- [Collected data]
######

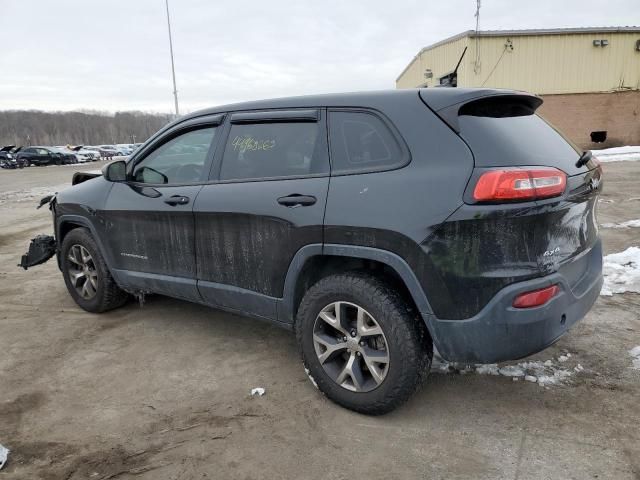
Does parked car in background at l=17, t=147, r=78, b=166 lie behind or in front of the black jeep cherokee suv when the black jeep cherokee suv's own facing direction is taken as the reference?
in front

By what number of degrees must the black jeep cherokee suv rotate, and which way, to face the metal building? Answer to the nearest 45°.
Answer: approximately 90° to its right

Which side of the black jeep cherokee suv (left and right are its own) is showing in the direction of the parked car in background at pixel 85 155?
front

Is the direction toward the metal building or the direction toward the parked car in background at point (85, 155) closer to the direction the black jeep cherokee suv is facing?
the parked car in background

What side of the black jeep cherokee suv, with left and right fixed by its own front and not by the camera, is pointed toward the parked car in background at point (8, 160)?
front

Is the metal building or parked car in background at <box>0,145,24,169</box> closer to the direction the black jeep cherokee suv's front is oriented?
the parked car in background

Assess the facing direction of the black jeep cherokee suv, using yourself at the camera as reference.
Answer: facing away from the viewer and to the left of the viewer
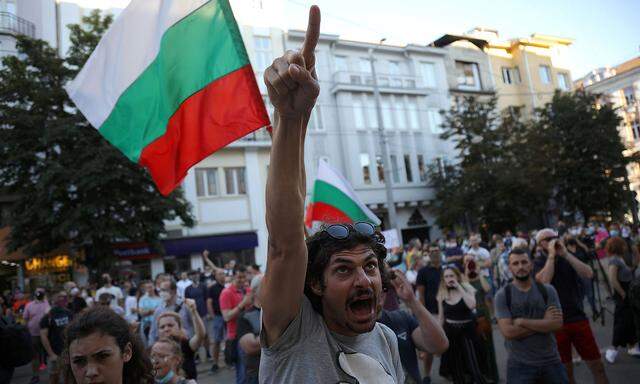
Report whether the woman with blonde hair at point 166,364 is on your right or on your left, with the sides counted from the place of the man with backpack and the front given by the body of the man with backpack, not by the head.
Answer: on your right

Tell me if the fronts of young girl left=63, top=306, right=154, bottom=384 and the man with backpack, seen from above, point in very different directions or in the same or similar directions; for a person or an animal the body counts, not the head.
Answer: same or similar directions

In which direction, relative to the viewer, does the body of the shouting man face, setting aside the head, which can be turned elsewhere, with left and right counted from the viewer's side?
facing the viewer and to the right of the viewer

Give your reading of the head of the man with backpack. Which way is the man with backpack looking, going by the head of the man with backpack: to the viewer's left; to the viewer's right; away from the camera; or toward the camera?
toward the camera

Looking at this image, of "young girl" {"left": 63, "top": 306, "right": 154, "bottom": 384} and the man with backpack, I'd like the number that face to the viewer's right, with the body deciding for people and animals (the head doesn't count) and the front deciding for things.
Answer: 0

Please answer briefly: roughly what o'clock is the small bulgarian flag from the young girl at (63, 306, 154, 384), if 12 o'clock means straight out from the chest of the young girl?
The small bulgarian flag is roughly at 6 o'clock from the young girl.

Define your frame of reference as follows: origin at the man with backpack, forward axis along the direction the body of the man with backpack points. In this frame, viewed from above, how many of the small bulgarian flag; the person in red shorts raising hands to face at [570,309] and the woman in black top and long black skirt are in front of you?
0

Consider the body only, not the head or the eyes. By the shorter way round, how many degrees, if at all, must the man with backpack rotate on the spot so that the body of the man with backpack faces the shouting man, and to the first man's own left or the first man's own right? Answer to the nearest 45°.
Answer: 0° — they already face them

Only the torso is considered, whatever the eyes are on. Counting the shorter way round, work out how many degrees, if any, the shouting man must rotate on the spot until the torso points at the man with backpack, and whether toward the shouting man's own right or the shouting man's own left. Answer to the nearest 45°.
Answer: approximately 90° to the shouting man's own left

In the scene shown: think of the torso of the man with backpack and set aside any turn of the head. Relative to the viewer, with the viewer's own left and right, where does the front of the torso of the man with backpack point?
facing the viewer

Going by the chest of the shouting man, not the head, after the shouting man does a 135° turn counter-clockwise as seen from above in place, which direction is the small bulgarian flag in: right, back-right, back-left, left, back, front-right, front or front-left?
front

######

- [Work order] Present every line of the records above as a numbered list, leaving out blank lines and the pictures.

- [Result]
1. Does parked car in background at l=17, t=147, r=78, b=166 lie behind or in front of the black jeep cherokee suv when the black jeep cherokee suv's own facing direction is taken as the reference?
2. in front
3. By what number of degrees must the black jeep cherokee suv rotate, and which way, to face the metal building? Answer to the nearest 45°.
4. Answer: approximately 90° to its right
5. Which side of the black jeep cherokee suv (left and right are its own) is showing in the direction of the parked car in background at pixel 85 155?
6. front
7. Is the direction toward the metal building or the direction toward the parked car in background at point (85, 155) closer to the direction the black jeep cherokee suv is facing?
8. the parked car in background
9. What side of the black jeep cherokee suv, with left and right fixed by its own front and not by the camera, is pointed toward the parked car in background at point (8, 160)?
10. front
11. Is the metal building or parked car in background at <box>0,145,24,169</box> closer to the direction the black jeep cherokee suv's front is oriented?
12. the parked car in background
13. Assess the facing direction of the black jeep cherokee suv, using yourself at the camera as reference.
14. Answer: facing away from the viewer and to the left of the viewer
15. Report whether the woman with blonde hair at point 166,364 is on your right or on your left, with the sides counted from the place of the man with backpack and the front given by the body of the man with backpack, not by the head.
16. Answer: on your right
17. Tell me if the fronts of young girl left=63, top=306, right=154, bottom=384 and the man with backpack, seen from above, point in very different directions or in the same or similar directions; for a person or an animal the body counts, not the head.
18. Answer: same or similar directions
19. In which direction, relative to the viewer, does the body of the shouting man face, setting aside the head, which can be turned elsewhere, with left and right counted from the viewer's side?
20. facing the viewer and to the right of the viewer
21. Give your reading of the head of the man with backpack. Which way is the man with backpack looking, going by the head of the man with backpack: to the viewer's left; to the viewer's right; away from the camera; or toward the camera?
22. toward the camera
23. Looking at this image, of "young girl" {"left": 63, "top": 306, "right": 154, "bottom": 384} and the man with backpack, I'd like the number that face to the viewer's right, with the body deciding for people and animals (the head doesn't count) and the front deciding for things.
24. Answer: 0
25. Please answer briefly: roughly what o'clock is the small bulgarian flag from the young girl at (63, 306, 154, 384), if 12 o'clock means straight out from the chest of the young girl?
26. The small bulgarian flag is roughly at 6 o'clock from the young girl.
27. Define your frame of reference as follows: origin at the man with backpack, forward axis along the direction the body of the man with backpack points. In this frame, viewed from above, how many of the small bulgarian flag; the person in red shorts raising hands to face at [570,309] and the woman in black top and long black skirt are in front of you?
28. 0
29. Consider the body only, not the head or the eyes. By the shorter way round, how many degrees, if at all, must the man with backpack rotate on the spot so that the body of the man with backpack faces the shouting man, and to the first man's own left or the first man's own right? Answer to the nearest 45°.
30. Answer: 0° — they already face them
31. Only the torso is considered, whatever the eyes are on. Counting the shorter way round, work out how many degrees, if any, the shouting man must rotate on the spot until the torso points at the man with backpack, and whether toward the shouting man's own right or the shouting man's own left. Answer to the nearest 45°.
32. Answer: approximately 90° to the shouting man's own left
33. In the scene shown: think of the torso of the man with backpack and set aside any turn of the head. Relative to the viewer, with the viewer's own left and right, where does the front of the torso of the man with backpack point?
34. facing the viewer
35. Going by the chest of the shouting man, not the head, after the shouting man does a 135° turn counter-clockwise as seen from above in place, which direction is the small bulgarian flag in: right, back-right, back-left, left, back, front-right, front or front-left?
36. front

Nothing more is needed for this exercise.